Will foreign investors make a comeback in 2019?

As the Indian economy stands on the cusp of major domestic and international cues, the big question is whether the FPI money will return to India in 2019?

Jan 14, 2019 08:01 IST India Infoline News Service

If you scan through the FPI flow data on NSDL, you will find that foreign investors sold close to Rs83,000cr in calendar year 2018. Nearly 40% was in equities and the balance 60% was represented by bond selling.
 
As the Indian economy stands on the cusp of major domestic and international cues, the big question is whether the FPI money will return to India in 2019?
 
What will impact FII flows into India in 2019?

Broadly, a mix of domestic and international cues will impact FPI flows in 2019. Here are six major factors that will have a bearing on FPI flows in the year.
  • Outcome of the General Elections in 2019 will be a key factor. While we will look at the empirical data flows from FPIs during election years later on in the article, the major question will be whether the reforms focus will continue?
  • FPIs will be keen to ensure that macro risks are kept under check.

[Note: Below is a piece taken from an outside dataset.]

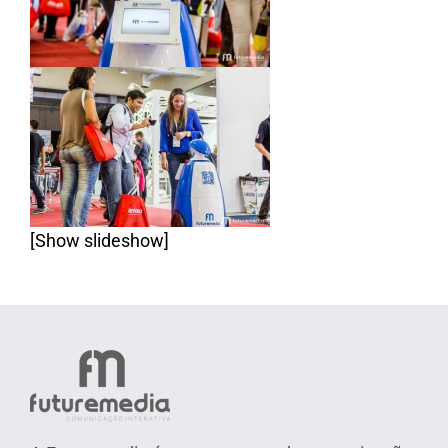
[Show slideshow]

The fiscal deficit, if spilled over a certain limit beyond the FRBM target of 3.3% of GDP, will affect FPI flows. The guidance for the next fiscal will also matter.
  • Inflation and currency movement will be two key macro variables that will impact FPI flows. Inflation has remained at the lower end of the RBI comfort zone of 2-6%. Hence, currency stability, or at best, calibrated weakening will be preferred.
  • Global rates and liquidity will be another prime factor. FPIs will prefer that the Fed goes slow on rate hikes. With the ECB ceasing fresh purchase of bonds, liquidity infusion will also be an issue. FPI flows have been strong when liquidity has been robust.
  • If Indian companies are able to hold 20% profit growth, as ratified by consensus estimates, valuations may be closer to 17-18 times forward earnings. This would entice FPIs to commit money.

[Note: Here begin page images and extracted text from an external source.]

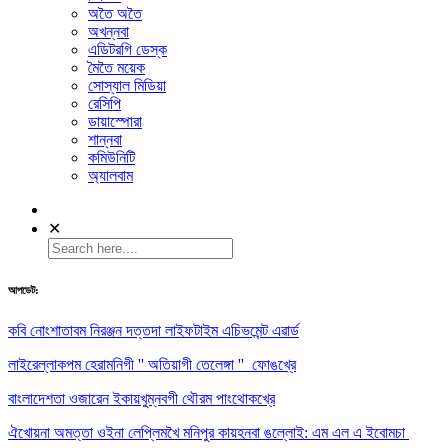
অতৈ অতৈ
অখন্নবা
এডিটরগি ডেস্ক
মৈতৈ ময়েক
সোস্যাল মিডিয়া
রেসিপি
ডায়াস্পোরা
শান্নবা
কমিউনিটি
অ্যালবাম
✕
আপডেট:
কবি নোংশাতাবম নিরঞ্জন দত্তদা লাইফটাইম এচিভমেন্ট এৱার্ড
লাইরেল্লাকপম হেরামনিগী '' অতিয়াগী তেলেঙ্গা '' ফোঙখ্রে
বাংলাদেশতা ওজারেন ইকায়খুম্নবগী থৌরম পাংথোকখ্রে
ঐখোয়না অমত্তা ওইনা লেপ্লিমখৈ মনিপুর কায়হনবা ঙল্লোই: এম এল এ ইবোমচা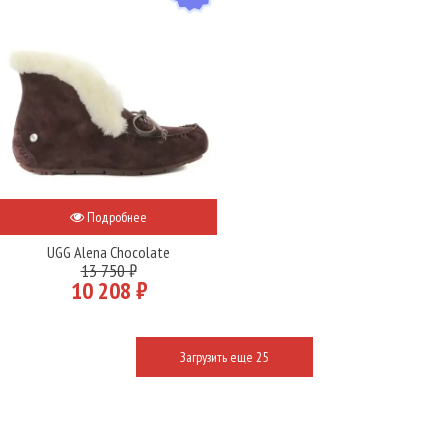
Подробнее
UGG Alena Chocolate
13 750 ₽
10 208 ₽
Загрузить еще 25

The valuation of Indian markets vis-à-vis other Asian EMs will also matter. FPIs have typically allocated at a premium to India MSCI weightage. If the currency is stable and earnings and GDP growth are maintained, flows should sustain.
 
Election years and FPI flows

The NSDL FPI data for the last three general election years of 2004, 2009, and 2014 and the corresponding FPI flows between May and December are as under:
Month of Elections Who came to power FPI Flows into equity May-Dec Months of positive flows
May 2004 UPA led by Congress Rs24,271 cr 7 out of 8 months
May 2009 UPA led by Congress Rs83,411 cr 8 out of 8 months
May 2014 NDA led by the BJP Rs66,075 cr 7 out of 8 months
 
The above data is interesting for three reasons. In 2004, the UPA led a minority government supported by the Left parties from outside. In 2009, the Congress was more dominant than in 2004, but it was still a coalition government. Year 2014 saw an NDA government with BJP the first party to get an absolute majority since 1984. Despite all these contradictory factors, FPI flows have been extremely robust in election years. That could be the good news as far as FPI flows in 2019 are concerned.